The whole “written professionally for 10 years” thing. It got me to thinking: How long have I actually been a real, paid-with-money, writer? I went home and looked in my trunk where I keep all of the magazines where I’ve had articles published and pulled out the issue that holds my first published work: A copy of Golf World from April 12, 1996. (So, guess I am coming up on being a professional writer for 16 years!) (This using the Wikipedia definition of “professional” which states: “A professional is a person who is paid to undertake a specialized set of tasks and to complete them for a fee.") (Note: Still NOT a journalist if you ask Jeremy G.)
It’s probably not too much of an exaggeration to say that this story changed my life. This story – which I believe netted me a check for $500, which I *immediately* cashed, but now totally regret not keeping and framing or at least making a stupid photocopy of – was the one that launched me from “I enjoy writing” to “I am now a published/paid writer.” It’s a simple step, but one across a fairly large chasm. And that step also gave me that little bit of extra ammunition for when I called Rob Sabin and pitched him a story idea for Home Theater Magazine. (A major, life-changing “What if…” moment in my life that would have certainly sent me spiraling to a different course had he not called me back.)

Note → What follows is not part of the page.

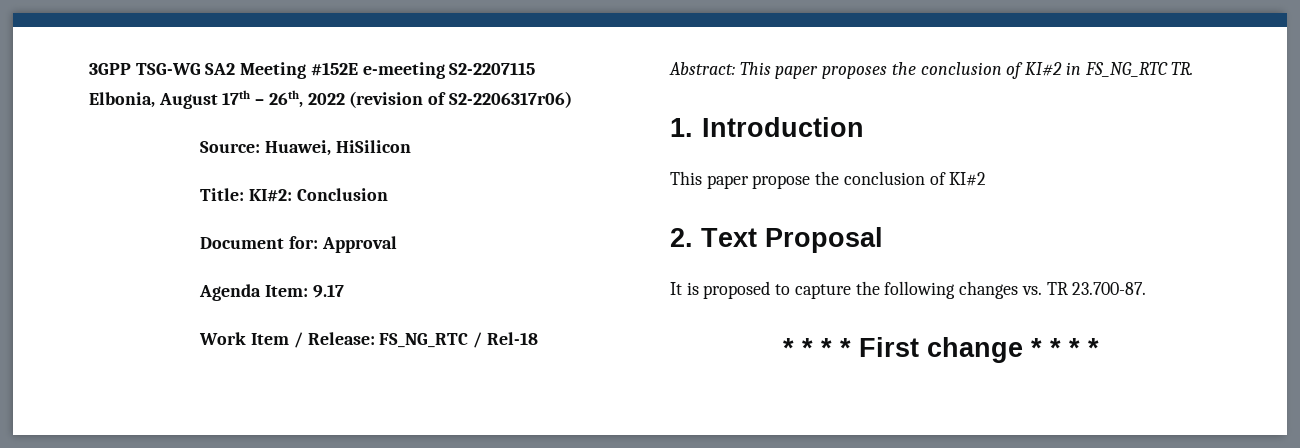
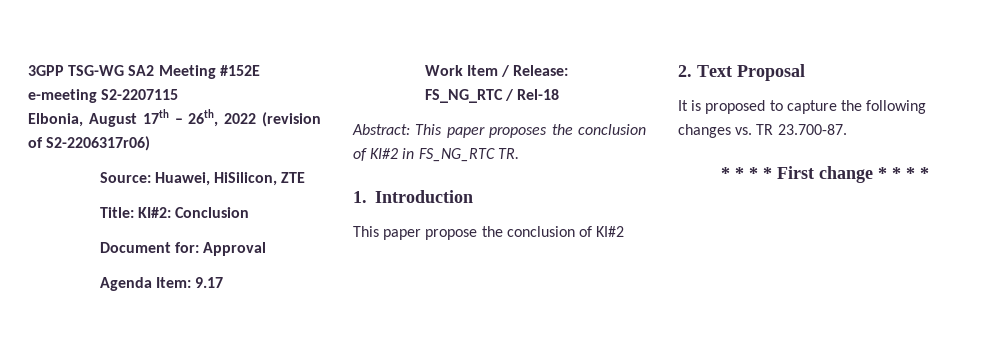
[335,140,411,153] HiSilicon -> [214,172,306,186] HiSilicon, ZTE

The key to selling the golf story was the pitch; it was different than any other pitch on “golfing with President Clinton” stories. From my blog post “So you want to be a writer":
What angle – or “lens” -- can you look at this story that is new and different than anyone else who has told it and offer a more interesting perspective? You’ve had unique life experiences and encounters and that’s what you need to bring to your work. Here’s an example. When Bill Clinton was president, he played a lot of golf and there were a ton of stories about the president golfing. Stories analyzing his swing and his course management and his play style and his equipment and blah, blah. Ultimately, they were pretty much all the same story with different supporting characters and in different locations. When he played at my golf course, I pitched a story on working with the Secret Service and the arrangements and back-end required to host the president for a round of golf. This was an *entirely* different take on what could have been just another Clinton golfing story. It sold to the first person I pitched it to.
While this story wasn’t really that well written –I’ve no doubt my version now would be WAY better; sixteen years and hundreds of articles under your belt has a way of doing that for your writing -- I’m still pretty proud of it. I guess you always love your firstborn.
Before I share it with you, I thought I’d share one other anecdote from that day; the one from the title. So I volunteered to take box lunches out to all of the groups; the forward and aft security details, the full-bird colonel carrying the “football” (the nuclear launch codes), the president’s personal doctor, as well as the president’s foursome. So, there are various levels of security on the course, from the cops in the parking lot, to the guy with the X-ray wand standing at the first tee, to the entirely black-clad Spec Ops snipers that disappeared up into the trees, to the guys riding around with giant binoculars and touting these unzipped big black bags that held shoulder launched anti-aircraft missiles. (There were also two presidential limos that constantly drove about shadowing the president’s position, helicopters and even fighter jets that occasional crisscrossed the course! How much that single round of golf cost tax payers I can only imagine.)
So, I’m driving up to the detail that is immediately tasked to the president’s group, and as I’m getting closer, I notice that the agent in the passenger seat very nonchalantly crosses his leg and slips his right hand down to his right thigh. And there is a pistol perfect pointed at me and tracking me the entire way as I pull up and get out to hand over the lunches. I just thought that was one of the coolest things; how subtly professional and dialed-in that guy was, covering me the entire time, but being so discreet about it. And, not everyone can say that they’ve had a Secret Service agent point a gun at them.